## Goal
Name each World T.E.A.M. Sports event mentioned in the news text below.

[Start of Extract provided]

Holbrook, New York, November 17 2014 – Air Force Veteran Harry Carr is featured in a newly-released video released by New England non-profit organization Northeast Passage.
The short video on YouTube features Carr, a visually-impaired rider who participated in World T.E.A.M. Sports’ June, 2014 CanAm Veterans’ Challenge. Carr also has participated in other events from World T.E.A.M. Sports, including the annual Face of America ride from the Pentagon to Gettysburg, Pennsylvania and the 2013 Adventure Team Challenge in western Colorado.
Despite his visual disability, Carr remains very active in outdoor sports, including cycling and water sports. He is interested in participating in the next cross-country Sea to Shining Sea ride from World T.E.A.M. Sports, tentatively scheduled for 2016 or 2017.
“I have participated in a couple of multi-day century rides since the 2014 CanAm and am preparing for winter indoor training,” reports Carr, who is spending part of the winter in Florida. Carr also intends to participate in the April 24-26 Face of America ride, from the Pentagon to Gettysburg, hosted by World T.E.A.M. Sports.
August 12, Barre, Vermont – Returning home following nearly 800 miles of riding from Ottawa, Ontario to Washington, D.C. in World T.E.A.M. Sports’ inaugural CanAm Veterans’ Challenge, Marine Corps veteran David Santamore was surprised to see a large wooden crate in his driveway. Opening the crate, he discovered within a well-cared-for red Force 2 hand cycle, courtesy of Columbus, Ohio cyclist Paul Martin.
“I was very blessed to recover from an injury that we thought would sideline me from cycling and wanted to be a blessing to someone else who may not ever be able to have the outcome I had,” explained Martin of his generous donation. “In particular, I hoped my hand cycle could go to one of our country’s wounded veterans. So my wife and I set out to see if this could be done.”
Contacting Face of America ride participant Josh Sharpe, the Florida injured veteran and Bike-on.com staff member connected Martin with World T.E.A.M. Sports. Through coordination, the Holbrook, New York non-profit arranged for the Force 2 to be shipped to Vermont from Ohio during the latter days of the CanAm.
“The experience of the CanAm ride has inspired me to really focus on taking my cycling to the next level,” said Santamore, a Vietnam veteran who lost his left leg above the knee in a 2005 motorcycle accident. “So far, I have to say the new bike is comfortable.”
Recognizing that the Force 2 will help him become a stronger rider, Santamore believes that by using both his new Force 2 and his older Freedom Ryder hand cycles will enhance his “overall fitness and improve my riding.”
“I had difficulty keeping up with the other riders,” explained Santamore of his CanAm ride. “In order to meet certain timelines, it was necessary for me to leave an hour or so early. I would normally finish the day’s ride about an hour after the main body of riders. By doing this, I was able to complete each day’s ride. For me, it was never a question of if I would finish, but when I would finish.”

[End of Extract provided]
[Start of Stored rows]

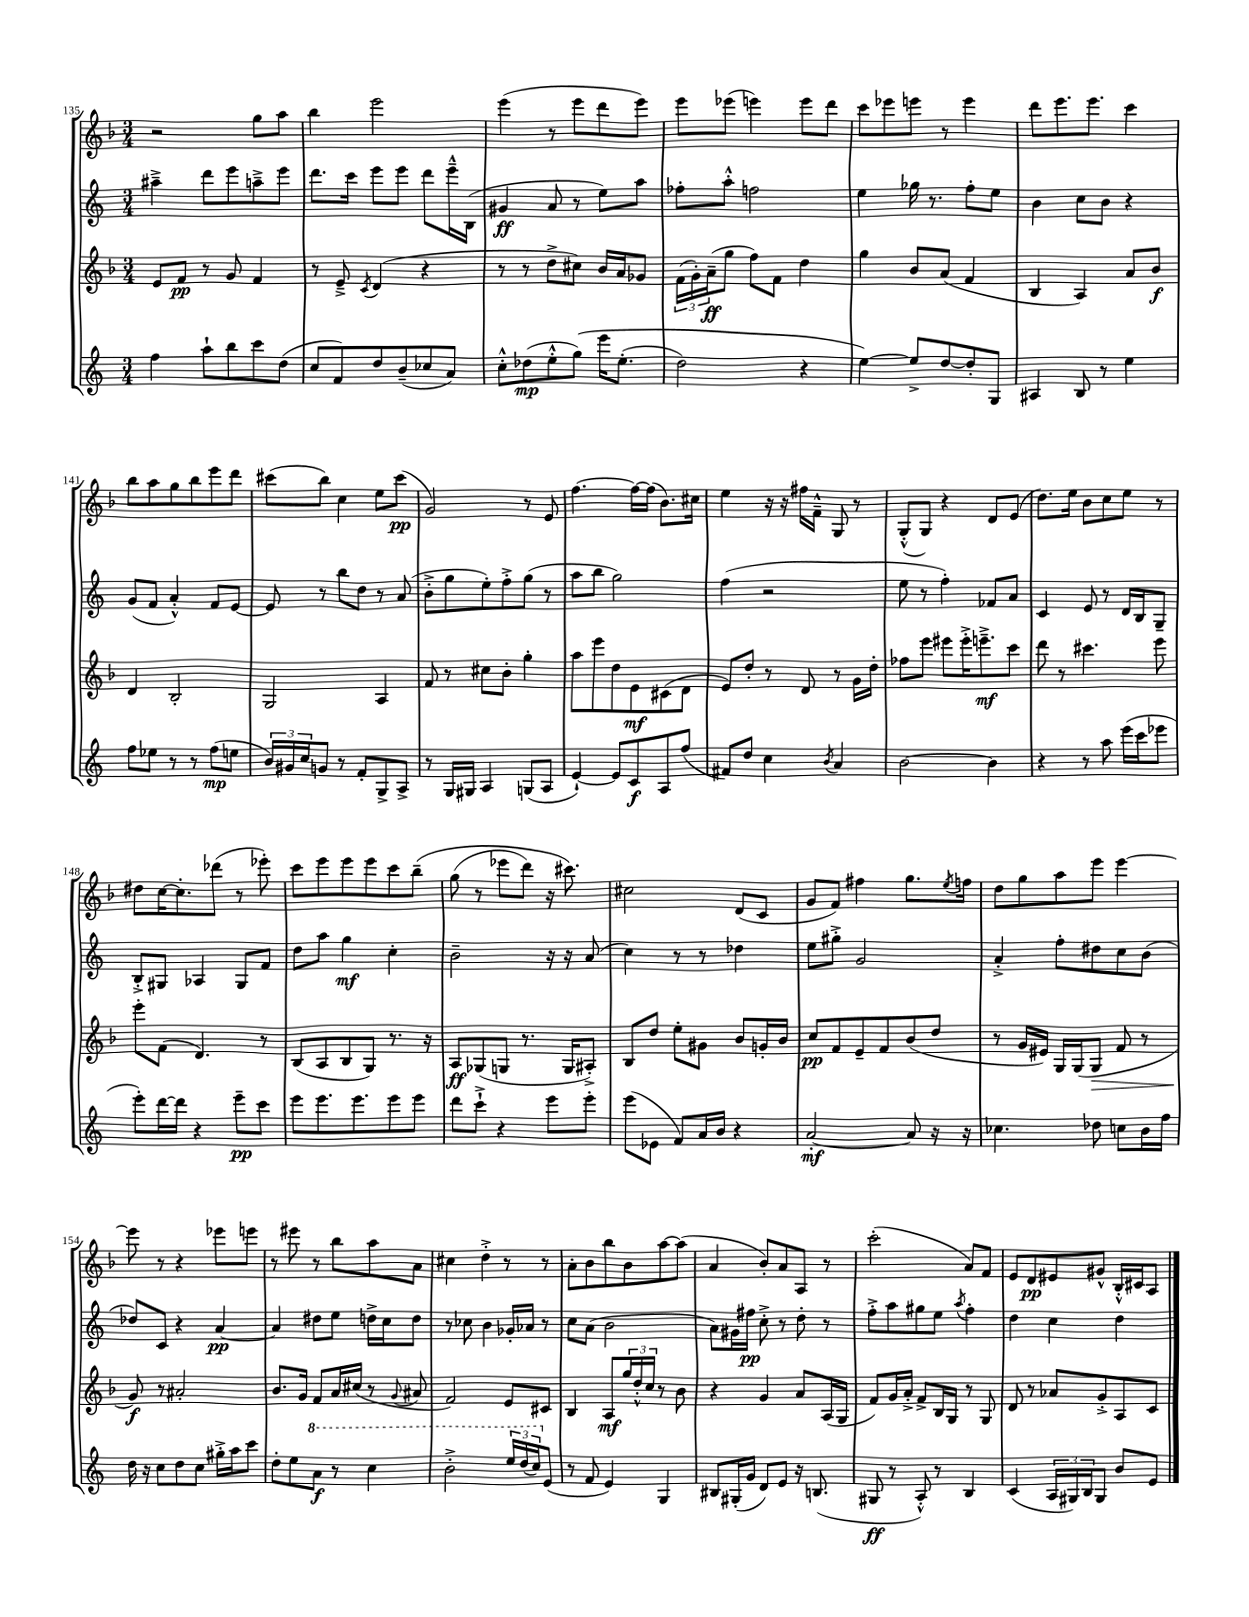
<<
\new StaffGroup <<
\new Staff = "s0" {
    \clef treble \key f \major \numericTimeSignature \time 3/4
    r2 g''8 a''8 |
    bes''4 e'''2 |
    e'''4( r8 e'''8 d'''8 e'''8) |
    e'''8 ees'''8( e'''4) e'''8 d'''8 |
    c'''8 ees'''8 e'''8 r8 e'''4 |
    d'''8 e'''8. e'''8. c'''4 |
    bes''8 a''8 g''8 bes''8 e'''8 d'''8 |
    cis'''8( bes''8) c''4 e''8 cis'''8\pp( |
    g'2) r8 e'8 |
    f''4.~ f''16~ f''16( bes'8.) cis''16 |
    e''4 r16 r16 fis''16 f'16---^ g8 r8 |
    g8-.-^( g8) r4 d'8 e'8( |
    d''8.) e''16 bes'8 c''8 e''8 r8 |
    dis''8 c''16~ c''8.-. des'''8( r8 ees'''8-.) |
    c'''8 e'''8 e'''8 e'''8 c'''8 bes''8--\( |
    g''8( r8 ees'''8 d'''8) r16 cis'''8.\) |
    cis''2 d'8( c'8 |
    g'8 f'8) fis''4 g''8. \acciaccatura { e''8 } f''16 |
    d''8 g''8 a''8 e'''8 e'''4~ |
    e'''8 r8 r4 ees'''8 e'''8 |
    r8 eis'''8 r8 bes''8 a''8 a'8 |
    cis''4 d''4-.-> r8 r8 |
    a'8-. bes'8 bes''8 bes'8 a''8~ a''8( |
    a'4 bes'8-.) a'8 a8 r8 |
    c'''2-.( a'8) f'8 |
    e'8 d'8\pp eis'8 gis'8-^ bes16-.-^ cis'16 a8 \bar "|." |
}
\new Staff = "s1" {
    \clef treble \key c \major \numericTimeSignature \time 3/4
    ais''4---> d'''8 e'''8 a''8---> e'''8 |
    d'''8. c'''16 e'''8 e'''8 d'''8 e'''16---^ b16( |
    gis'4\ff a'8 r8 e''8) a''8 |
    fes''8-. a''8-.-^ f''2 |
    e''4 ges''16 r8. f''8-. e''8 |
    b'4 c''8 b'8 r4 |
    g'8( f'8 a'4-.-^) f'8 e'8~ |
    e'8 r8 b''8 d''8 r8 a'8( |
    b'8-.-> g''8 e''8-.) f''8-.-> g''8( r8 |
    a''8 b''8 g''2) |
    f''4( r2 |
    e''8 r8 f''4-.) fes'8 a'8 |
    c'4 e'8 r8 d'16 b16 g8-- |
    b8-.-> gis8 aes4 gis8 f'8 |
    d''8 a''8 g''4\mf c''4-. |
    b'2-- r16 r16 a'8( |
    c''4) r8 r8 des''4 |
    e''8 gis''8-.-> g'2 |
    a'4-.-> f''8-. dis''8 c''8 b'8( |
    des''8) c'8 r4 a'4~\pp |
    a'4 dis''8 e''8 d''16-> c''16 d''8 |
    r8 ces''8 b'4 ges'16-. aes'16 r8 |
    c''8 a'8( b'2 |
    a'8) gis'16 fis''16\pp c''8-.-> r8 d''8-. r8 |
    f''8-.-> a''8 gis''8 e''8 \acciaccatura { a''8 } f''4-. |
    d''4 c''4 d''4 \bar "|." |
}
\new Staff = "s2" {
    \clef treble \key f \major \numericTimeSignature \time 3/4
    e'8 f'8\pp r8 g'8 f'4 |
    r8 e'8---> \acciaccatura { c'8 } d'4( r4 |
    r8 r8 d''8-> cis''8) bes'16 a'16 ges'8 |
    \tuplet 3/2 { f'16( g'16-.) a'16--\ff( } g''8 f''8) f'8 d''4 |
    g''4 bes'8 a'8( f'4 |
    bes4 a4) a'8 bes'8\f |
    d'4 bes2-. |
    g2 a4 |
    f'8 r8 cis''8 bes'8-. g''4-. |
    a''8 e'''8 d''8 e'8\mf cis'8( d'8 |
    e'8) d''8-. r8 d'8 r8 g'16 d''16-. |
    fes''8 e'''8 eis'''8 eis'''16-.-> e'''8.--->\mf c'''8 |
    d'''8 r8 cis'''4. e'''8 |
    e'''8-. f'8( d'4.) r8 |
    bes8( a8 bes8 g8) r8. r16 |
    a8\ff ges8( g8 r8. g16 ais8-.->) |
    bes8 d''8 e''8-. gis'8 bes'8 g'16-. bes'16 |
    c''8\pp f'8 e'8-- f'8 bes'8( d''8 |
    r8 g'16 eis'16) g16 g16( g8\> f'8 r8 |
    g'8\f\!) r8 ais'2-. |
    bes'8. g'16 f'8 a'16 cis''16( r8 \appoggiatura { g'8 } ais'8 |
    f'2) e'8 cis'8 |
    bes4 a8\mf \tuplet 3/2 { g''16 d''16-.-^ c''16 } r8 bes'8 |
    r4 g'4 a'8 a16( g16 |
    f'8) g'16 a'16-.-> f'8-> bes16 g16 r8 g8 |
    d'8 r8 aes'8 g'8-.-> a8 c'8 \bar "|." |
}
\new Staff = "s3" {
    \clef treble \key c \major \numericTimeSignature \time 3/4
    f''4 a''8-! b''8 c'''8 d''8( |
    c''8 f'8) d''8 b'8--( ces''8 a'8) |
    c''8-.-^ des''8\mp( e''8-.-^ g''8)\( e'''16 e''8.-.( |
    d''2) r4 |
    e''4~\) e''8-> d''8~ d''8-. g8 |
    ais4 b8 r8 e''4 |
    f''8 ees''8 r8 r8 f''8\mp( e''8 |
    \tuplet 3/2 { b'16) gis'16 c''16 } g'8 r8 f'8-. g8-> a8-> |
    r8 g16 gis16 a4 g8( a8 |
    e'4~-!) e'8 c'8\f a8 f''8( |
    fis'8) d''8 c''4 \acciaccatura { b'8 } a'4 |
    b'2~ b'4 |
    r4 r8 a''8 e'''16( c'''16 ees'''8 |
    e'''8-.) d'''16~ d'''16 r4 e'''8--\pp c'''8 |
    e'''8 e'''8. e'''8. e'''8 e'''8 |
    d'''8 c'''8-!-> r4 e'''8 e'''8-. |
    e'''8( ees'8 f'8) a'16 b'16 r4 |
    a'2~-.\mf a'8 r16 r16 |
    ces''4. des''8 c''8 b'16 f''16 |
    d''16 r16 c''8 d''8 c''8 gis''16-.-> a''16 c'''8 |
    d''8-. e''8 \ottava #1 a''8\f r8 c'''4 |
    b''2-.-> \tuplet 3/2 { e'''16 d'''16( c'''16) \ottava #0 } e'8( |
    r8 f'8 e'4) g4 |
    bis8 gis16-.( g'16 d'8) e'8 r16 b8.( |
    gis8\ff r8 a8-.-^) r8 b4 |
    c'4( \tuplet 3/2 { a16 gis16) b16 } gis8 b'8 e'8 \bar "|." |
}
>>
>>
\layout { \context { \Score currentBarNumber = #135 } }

[End of Stored rows]

## Task output
CanAm Veterans' Challenge
Face of America ride
Adventure Team Challenge
Sea to Shining Sea ride